O problema é que a música, a certa altura, apesar do bom início (até uma zona mais tensa e «à corda» na terceira estrofe, com cromatismos até ao agudo), começa a acrescentar pouco ao poema de Pessanha (e a si mesma). Fica a pairar num clima modal com elementos cromáticos, com passagens quase a lembrar a ópera barroca, no sentido em que procura expor um «afecto» determinado e propor-nos que fiquemos suspensos no desespero do poeta («Pairo na luz, suspenso», diz um verso de Pessanha, aliás).

Alguns motivos viajam das vozes para o quarteto de cordas, onde se passa o mais cativante da música de Marecos e da sua construção tímbrica e harmónica (apesar de tudo, com elementos interessantes até ao fim), num quarteto com a particularidade de ser composto por duas violas, um violino e um violoncelo. Mas faltou um pouco mais de inventividade para levar a música a outro lugar, mesmo que fosse o do congelamento anunciado do mundo e o do fim da humanidade. Que música pode sugerir tal coisa? (Sibelius tentou ilustrar a quebra do gelo num rio finlandês...)

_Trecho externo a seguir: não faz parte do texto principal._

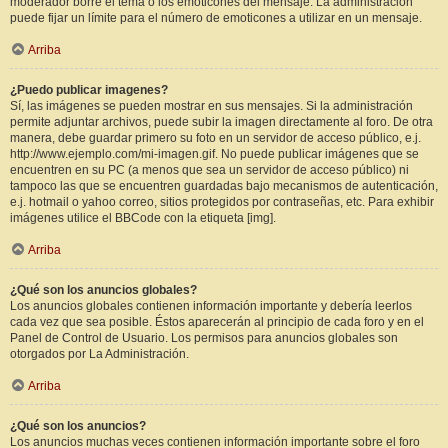
moderador borre el tema o los emoticones del mensaje. La administración
puede fijar un límite para el número de emoticones a utilizar en un mensaje.
Arriba
¿Puedo publicar imagenes?
Sí, las imágenes se pueden mostrar en sus mensajes. Si la administración
permite adjuntar archivos, puede subir la imagen directamente al foro. De otra
manera, debe guardar primero su foto en un servidor de acceso público, e.j.
http://www.ejemplo.com/mi-imagen.gif. No puede publicar imágenes que se
encuentren en su PC (a menos que sea un servidor de acceso público) ni
tampoco las que se encuentren guardadas bajo mecanismos de autenticación,
e.j. hotmail o yahoo correo, sitios protegidos por contraseñas, etc. Para exhibir
imágenes utilice el BBCode con la etiqueta [img].
Arriba
¿Qué son los anuncios globales?
Los anuncios globales contienen información importante y debería leerlos
cada vez que sea posible. Éstos aparecerán al principio de cada foro y en el
Panel de Control de Usuario. Los permisos para anuncios globales son
otorgados por La Administración.
Arriba
¿Qué son los anuncios?
Los anuncios muchas veces contienen información importante sobre el foro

Carolina Inácio · © Filipa Alfama
Carolina Inácio · © Filipa Alfama

A partir do clima estático que foi bem-criado no início, a surpresa (musical ou cénica) poderia ser fortíssima. Mas a encenação de Lyra Leite traz uma surpresa que não é boa: uma figura da morte surge através duma bailarina (Carolina Inácio) que aparece como uma samurai japonesa, com o seu sabre. Não está em causa a qualidade da bailarina, rigorosa na sua aparição. Mas a ideia é, quanto a nós, equívoca (imagem da morte como uma guerreira), falhada (a sua relação com as personagens não tem força cénica) e kitsch (criação de uma imagem que parece importada de uma série televisiva). É verdade que Pessanha morreu em Macau, mas Macau não tem nada a ver com o Japão, nem serve a vaguíssima e superficial ideia de “Oriente” que por ali passa. Que a própria figura da morte morra (perdoem estar a ser spoiler ou desmancha-dores) e que os cantores lhe vão arrancar as entranhas, já é um detalhe gore que não nos chocou e que até rima bem com a violência e o desejo de morte (como libertação) do poema de Camilo Pessanha.

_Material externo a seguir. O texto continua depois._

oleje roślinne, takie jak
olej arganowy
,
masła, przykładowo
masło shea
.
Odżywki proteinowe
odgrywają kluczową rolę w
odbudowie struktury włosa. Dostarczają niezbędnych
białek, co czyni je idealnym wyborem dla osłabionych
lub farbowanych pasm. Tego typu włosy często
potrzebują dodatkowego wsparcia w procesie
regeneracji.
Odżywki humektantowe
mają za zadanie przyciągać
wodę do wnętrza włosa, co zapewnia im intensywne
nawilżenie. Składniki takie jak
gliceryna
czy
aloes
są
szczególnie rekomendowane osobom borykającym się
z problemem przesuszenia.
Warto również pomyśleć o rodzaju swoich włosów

O espectro do fim do mundo

Um espectro paira sobre a arte actual: o espectro do fim do mundo. A ópera não tem escapado a este fantasma, que tem algumas razões bem materiais: clima de guerra, destruição ambiental, tecno-autoritarismo, concentração dos poderes e da riqueza em poucas mãos. A isto somam-se sentimentos de impotência política, desesperança, desconfiança, medo. Muitos se interrogam sobre as condições de possibilidade da própria continuidade da vida humana no planeta num futuro relativamente próximo (fala-se de poucas décadas). Sinal dos tempos aflitivos que vivemos, sem dúvida.

A ópera de câmara Clepsydra pode ser incluída, num sentido geral, nesta tendência da arte actual de reflectir sobre os becos sem saída da humanidade. Mas a arte – e o teatro musical também – tem a responsabilidade de encontrar, com os seus meios, formas novas de configurar mundos. Mesmo que uma ópera não possa travar a trágica queda da humanidade.

Duvido da potência teatral deste poema negro (mas com uma luz branca que encandeia) de Camilo Pessanha, mas acredito que se poderia experimentar mais profundamente a partir dele. Não falta coerência a Clepsydra, ópera branca, estática, fria, lamentosa, distópica. Falta-lhe é, talvez, a capacidade de criação de um mundo maior.

O Autor escreve segundo o antigo Acordo Ortográfico.